* Source data:

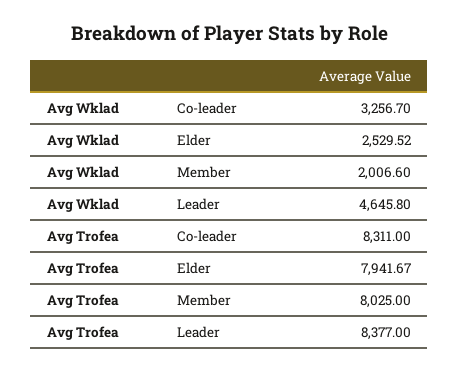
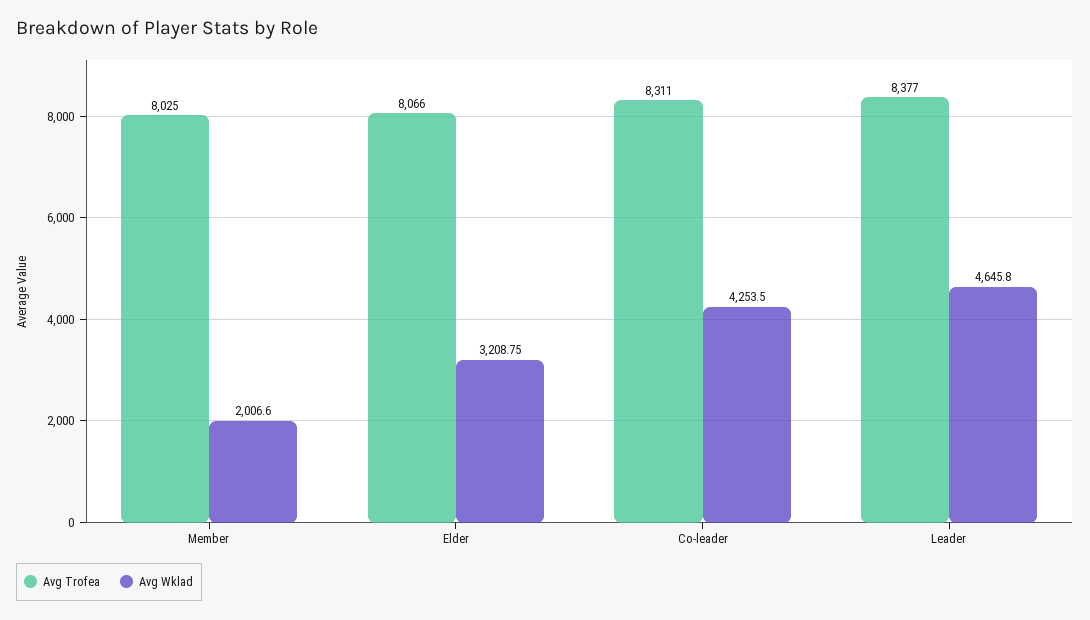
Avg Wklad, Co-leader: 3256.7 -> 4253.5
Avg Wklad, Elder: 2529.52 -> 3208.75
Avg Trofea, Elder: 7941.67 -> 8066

==

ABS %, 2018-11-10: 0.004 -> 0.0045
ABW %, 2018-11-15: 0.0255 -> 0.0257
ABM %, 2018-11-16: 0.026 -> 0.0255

* The problem: All lines of the listing that contain the word "Elder" should be copied out.

* Result for this task:
Avg Wklad, Elder: 2529.52 -> 3208.75
Avg Trofea, Elder: 7941.67 -> 8066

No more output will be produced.